Dans ce volume, Verlant évoque son incarcération. Il avait dû, en effet, subir un emprisonnement de trois mois pour avoir tenté de s'échapper du pays. Dans cette solitude forcée, il compose des Poèmes cellulaires, de facture classique, longue prière aux Muses dont il espère l'intervention, qu'il fait publier en 1921. Il écrit des Dialogues des morts en 1919 et en 1920, et un drame, Héraklès libérateur, en 1922. Sous le couvert du premier titre, il met en scène Lazare et le mauvais riche, entre lesquels une discussion philosophique s'engage sur le thème de la jouissance et de l'excès de gourmandise. Dans le second dialogue, Didon et Énée discutent de l'amour et de l'identité de leurs deux cités. Ces courtes pages sont écrites d'une plume alerte, et si Verlant aborde des thèmes sérieux, il le fait sur un ton badin, inspiré de son grand amour pour les classiques. Il en fera de même dans son Héraklès libérateur où il met en scène le héros dans un drame de la fatalité proche des tragiques grecs Eschyle et Sophocle, mais le ton familier et des scènes bouffonnes en atténuent la dimension épique.

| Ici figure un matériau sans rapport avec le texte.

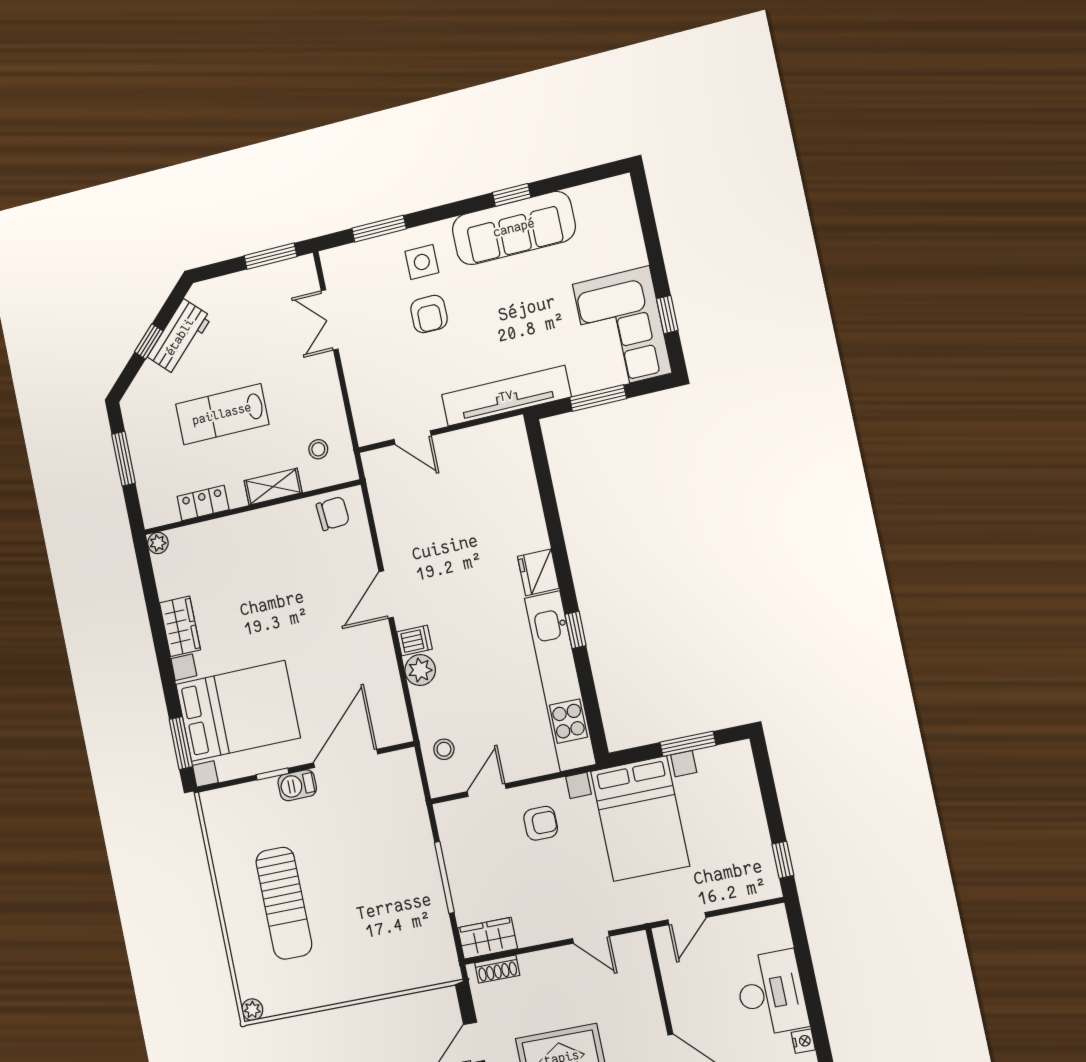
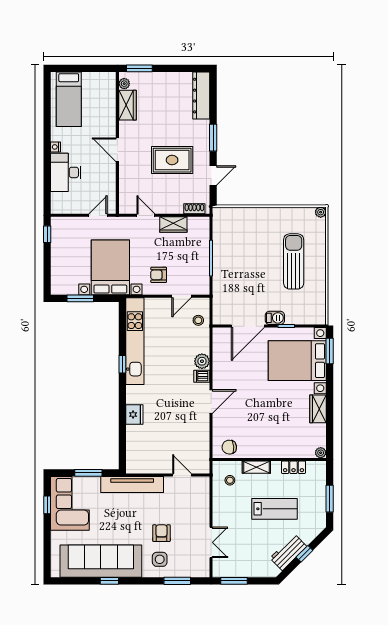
sofa: (514, 228) -> (101, 561), width x1.36, depth x1.27
fridge: (538, 572) -> (134, 415), moved
wardrobe: (488, 938) -> (173, 225), moved

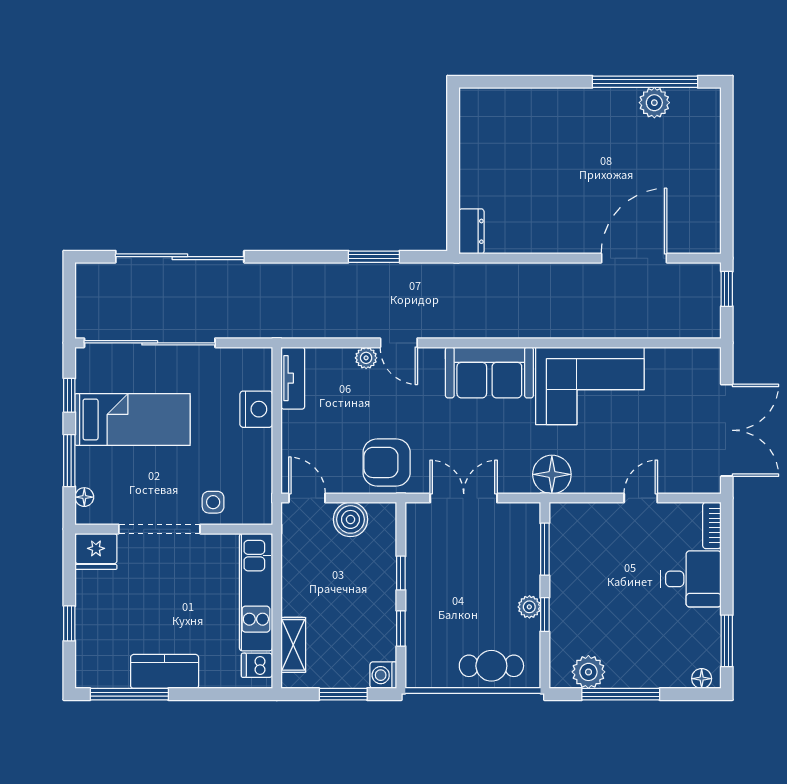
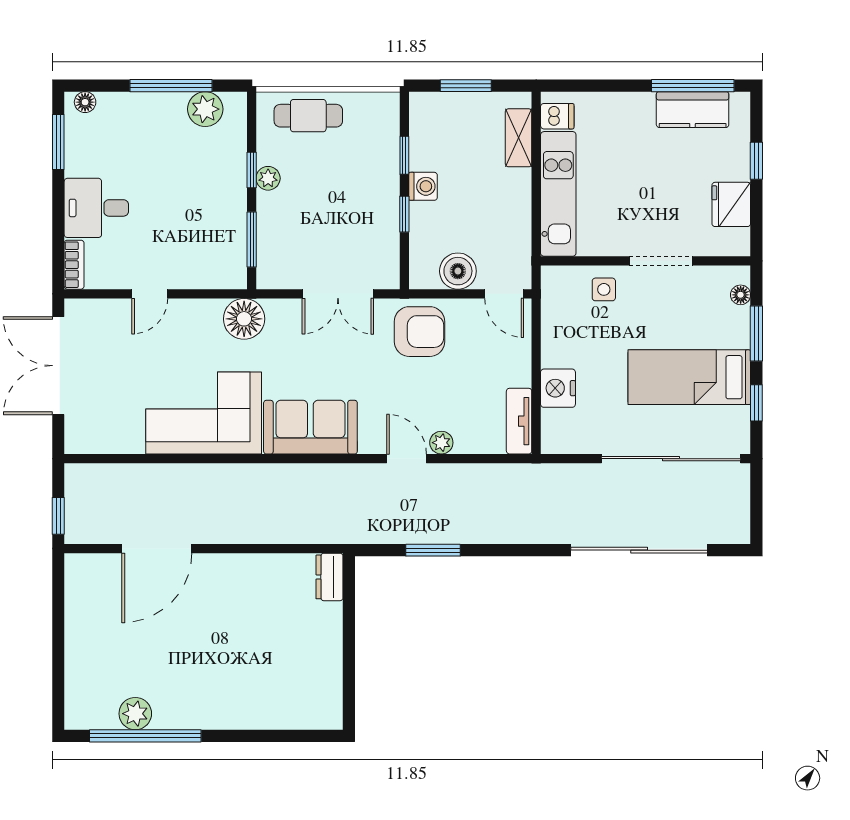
doorway: (159, 529) -> (661, 261), width x0.73
fridge: (96, 551) -> (731, 204), moved, turned -90
kitchen counter: (165, 671) -> (693, 110), moved
washing machine: (383, 675) -> (423, 186), moved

Verlant s'est fait une spécialité des commentaires sur les œuvres d'art. Ses fonctions le conduisent à visiter les grands musées d'Europe et ses avis sont écoutés lorsqu'il s'agit d'enrichir nos collections. Dans sa production en volumes, on retrouve une conférence qu'il prononce en 1921 sur l'œuvre de Guillaume Vogels, un album consacré à l'art belge ancien et moderne, précédé d'un catalogue et de notices que Verlant rédige avec Fierens-Gevaert. Il donne pendant les dernières années de sa vie de nombreux cours et conférences sur l'histoire de l'art et de l'archéologie. Sa fin de carrière est cependant assombrie par des jalousies et des querelles qui mettent en cause son autorité de spécialiste.

Ernest Verlant est élu à l'Académie royale de langue et de littérature françaises le 14 juillet 1923. Ses compétences artistiques et la qualité d'un style classique, rigoureux et respectueux des règles strictes de la grammaire, ont mené ses pairs à reconnaître un talent qui est et restera méconnu. Il ne sera pas reçu : il meurt subitement le 20 février 1924, ayant ainsi le triste privilège d'être le premier académicien décédé depuis la fondation de la compagnie.